By the time I'd established a camp in the covered breezeway of the Luxor obelisk—"Cleopatra's Needle" it was called, at least according to a bronze placard on its wall—and bound her hands and feet, the sun had set and a slight rain had started to fall; something I fully welcomed after so much time in the desert. As to whether the girl welcomed it also, who could say. For even though I set her near the opening (as well as the fire) and provided her my own bedroll to sit on, she only continued to glare—probably due to us eating in front of her; for I had decided, though you might think it cruel, that I would starve her into speaking, if necessary.
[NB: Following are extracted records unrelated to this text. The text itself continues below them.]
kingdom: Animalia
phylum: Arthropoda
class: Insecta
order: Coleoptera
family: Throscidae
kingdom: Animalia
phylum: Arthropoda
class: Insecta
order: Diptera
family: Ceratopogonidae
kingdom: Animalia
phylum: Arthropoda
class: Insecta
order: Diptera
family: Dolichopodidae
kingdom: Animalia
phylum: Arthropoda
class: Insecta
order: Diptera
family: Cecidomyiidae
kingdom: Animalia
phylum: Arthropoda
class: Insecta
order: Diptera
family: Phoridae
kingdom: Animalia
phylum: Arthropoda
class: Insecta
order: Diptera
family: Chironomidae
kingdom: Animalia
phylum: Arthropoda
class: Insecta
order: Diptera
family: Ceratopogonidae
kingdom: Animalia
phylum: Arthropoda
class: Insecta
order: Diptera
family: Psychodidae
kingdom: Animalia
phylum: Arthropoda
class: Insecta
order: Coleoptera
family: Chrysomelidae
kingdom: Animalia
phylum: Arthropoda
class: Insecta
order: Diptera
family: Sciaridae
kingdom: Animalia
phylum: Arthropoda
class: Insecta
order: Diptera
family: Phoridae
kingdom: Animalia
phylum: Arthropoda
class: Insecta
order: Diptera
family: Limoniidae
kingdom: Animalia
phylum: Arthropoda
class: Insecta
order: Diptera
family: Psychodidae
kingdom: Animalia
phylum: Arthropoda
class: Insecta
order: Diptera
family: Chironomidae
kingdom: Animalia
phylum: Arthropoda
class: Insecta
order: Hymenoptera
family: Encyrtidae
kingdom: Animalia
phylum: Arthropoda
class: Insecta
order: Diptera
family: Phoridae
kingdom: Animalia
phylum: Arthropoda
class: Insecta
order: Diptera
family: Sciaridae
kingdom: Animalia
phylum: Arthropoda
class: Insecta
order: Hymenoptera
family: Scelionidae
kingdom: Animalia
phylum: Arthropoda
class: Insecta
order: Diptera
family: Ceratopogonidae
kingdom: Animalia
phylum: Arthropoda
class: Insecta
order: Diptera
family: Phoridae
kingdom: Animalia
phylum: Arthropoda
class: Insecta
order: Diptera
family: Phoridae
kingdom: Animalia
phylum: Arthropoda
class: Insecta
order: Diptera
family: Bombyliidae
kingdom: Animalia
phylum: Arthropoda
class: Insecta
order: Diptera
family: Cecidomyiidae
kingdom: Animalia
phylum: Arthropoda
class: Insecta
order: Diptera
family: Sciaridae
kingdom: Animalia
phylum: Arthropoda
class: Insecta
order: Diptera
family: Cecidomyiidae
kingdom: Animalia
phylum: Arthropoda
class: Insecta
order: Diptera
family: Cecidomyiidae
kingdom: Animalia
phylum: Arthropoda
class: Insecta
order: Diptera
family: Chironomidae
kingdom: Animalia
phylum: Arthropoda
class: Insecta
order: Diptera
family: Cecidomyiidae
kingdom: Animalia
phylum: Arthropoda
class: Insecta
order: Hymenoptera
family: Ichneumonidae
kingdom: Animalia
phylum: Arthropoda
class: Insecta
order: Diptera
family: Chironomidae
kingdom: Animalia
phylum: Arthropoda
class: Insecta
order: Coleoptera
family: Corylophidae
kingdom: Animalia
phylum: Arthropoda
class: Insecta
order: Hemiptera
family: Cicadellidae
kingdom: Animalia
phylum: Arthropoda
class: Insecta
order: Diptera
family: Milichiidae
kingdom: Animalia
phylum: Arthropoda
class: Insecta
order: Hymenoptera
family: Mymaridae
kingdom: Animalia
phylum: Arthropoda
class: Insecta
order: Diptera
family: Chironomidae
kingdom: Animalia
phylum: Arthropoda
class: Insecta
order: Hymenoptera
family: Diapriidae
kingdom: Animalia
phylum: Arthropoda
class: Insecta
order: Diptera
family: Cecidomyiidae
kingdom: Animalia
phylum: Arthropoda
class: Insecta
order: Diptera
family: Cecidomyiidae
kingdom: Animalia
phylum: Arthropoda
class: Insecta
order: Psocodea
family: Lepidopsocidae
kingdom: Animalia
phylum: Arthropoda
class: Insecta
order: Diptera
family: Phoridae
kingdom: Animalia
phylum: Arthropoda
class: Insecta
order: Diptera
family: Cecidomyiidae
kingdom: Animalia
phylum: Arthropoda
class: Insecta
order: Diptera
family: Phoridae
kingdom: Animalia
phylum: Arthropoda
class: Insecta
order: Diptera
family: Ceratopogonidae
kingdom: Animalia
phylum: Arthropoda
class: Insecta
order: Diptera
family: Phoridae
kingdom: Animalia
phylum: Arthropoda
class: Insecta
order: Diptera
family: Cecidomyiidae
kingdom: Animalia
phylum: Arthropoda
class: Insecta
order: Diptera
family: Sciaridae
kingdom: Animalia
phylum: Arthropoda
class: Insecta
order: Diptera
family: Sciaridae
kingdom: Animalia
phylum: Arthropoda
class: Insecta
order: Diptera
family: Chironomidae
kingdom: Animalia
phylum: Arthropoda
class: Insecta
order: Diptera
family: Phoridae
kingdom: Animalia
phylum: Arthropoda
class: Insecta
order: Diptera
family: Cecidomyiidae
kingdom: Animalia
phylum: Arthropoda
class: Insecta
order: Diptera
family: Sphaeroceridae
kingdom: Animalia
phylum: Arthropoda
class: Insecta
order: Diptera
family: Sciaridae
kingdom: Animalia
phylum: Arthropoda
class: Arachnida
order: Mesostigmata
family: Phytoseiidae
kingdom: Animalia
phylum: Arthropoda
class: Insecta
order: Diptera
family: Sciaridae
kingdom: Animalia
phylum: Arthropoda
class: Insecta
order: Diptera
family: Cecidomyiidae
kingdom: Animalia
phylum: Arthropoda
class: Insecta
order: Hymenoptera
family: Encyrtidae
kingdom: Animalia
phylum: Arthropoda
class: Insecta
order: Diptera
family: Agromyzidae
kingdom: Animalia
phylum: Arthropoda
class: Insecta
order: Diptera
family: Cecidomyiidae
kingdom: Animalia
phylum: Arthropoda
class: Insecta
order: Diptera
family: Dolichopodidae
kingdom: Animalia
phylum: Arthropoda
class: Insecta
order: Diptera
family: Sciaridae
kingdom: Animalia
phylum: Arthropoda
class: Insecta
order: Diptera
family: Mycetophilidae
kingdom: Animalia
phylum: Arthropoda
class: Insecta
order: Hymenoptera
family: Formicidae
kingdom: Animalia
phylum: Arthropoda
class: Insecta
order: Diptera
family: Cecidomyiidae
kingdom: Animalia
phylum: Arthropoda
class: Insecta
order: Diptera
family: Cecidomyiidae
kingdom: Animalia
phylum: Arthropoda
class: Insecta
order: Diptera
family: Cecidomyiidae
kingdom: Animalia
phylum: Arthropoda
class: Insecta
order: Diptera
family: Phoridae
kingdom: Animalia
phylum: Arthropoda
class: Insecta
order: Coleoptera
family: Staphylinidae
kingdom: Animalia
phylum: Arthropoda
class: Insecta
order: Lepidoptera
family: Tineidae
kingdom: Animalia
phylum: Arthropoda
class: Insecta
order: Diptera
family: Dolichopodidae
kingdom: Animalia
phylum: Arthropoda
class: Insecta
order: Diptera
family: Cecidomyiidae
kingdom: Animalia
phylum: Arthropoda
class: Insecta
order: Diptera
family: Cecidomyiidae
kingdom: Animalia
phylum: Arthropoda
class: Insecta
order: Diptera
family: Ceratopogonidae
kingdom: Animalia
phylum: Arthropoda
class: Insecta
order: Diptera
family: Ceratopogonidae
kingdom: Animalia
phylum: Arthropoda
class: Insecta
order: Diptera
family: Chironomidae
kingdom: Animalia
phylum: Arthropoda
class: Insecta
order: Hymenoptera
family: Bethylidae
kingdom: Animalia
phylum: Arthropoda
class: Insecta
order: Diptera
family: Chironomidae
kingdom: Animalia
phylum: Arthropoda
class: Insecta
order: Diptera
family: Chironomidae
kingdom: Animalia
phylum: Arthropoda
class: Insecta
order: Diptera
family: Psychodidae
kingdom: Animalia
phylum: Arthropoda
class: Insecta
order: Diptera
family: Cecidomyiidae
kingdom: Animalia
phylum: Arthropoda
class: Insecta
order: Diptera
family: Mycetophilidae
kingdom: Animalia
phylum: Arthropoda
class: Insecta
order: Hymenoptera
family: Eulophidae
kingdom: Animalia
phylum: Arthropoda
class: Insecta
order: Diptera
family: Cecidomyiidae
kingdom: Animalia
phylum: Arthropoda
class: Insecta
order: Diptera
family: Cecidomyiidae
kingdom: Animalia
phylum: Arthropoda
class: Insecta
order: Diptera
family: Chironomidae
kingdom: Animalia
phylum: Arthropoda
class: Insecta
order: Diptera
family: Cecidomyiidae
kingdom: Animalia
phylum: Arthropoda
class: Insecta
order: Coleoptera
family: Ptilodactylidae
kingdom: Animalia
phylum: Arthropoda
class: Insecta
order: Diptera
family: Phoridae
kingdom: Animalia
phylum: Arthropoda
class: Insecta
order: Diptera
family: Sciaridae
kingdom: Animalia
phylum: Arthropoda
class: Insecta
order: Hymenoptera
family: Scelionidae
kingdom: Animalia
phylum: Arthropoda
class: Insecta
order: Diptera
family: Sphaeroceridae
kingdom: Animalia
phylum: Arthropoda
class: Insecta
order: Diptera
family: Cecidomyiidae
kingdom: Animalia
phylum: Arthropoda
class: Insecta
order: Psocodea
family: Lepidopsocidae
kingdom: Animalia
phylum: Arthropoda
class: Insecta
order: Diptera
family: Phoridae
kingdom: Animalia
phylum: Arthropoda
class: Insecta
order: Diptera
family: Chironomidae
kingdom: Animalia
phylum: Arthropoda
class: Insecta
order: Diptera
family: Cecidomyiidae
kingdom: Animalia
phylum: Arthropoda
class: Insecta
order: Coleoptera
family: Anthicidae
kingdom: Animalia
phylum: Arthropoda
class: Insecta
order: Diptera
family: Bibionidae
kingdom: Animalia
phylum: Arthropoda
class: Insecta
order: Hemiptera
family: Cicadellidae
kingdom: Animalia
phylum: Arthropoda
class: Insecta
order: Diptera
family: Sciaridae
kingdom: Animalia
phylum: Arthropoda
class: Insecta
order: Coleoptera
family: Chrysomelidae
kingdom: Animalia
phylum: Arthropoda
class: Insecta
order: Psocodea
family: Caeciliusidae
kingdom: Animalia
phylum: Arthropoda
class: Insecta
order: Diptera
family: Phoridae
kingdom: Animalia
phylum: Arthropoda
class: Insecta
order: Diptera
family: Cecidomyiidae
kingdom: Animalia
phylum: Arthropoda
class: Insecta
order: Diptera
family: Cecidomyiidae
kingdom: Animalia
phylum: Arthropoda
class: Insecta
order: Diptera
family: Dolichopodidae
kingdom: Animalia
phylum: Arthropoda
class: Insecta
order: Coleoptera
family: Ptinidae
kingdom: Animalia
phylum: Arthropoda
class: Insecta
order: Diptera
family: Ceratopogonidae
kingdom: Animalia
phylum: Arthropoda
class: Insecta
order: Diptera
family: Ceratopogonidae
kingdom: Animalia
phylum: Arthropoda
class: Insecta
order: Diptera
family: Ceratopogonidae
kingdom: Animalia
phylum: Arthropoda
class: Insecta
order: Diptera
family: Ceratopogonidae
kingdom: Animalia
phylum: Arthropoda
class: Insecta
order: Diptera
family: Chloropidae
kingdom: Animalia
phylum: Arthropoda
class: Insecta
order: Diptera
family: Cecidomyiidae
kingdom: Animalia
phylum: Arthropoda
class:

Which, of course, she finally did—speak, that is—although only after a considerable time, saying, hoarsely, yet clearly, assertively, "Is this some kind of torture? I mean, don't you have to feed prisoners before killing them? Isn't that what the Geneva Convention says?"
I looked at her through the flames, saying nothing, even as Kesabe snarled.
At length I carved a piece of meat from the spit and dropped it on a paper plate, which I carried around to her—but didn't hand over. Instead, I knelt and sliced off a single bite-sized morsel—then held it close to her nose.
"Trade," I said, matter-of-factly. "One bite per something about you. It can be your name. Where you're from. How you've survived ... Just talk."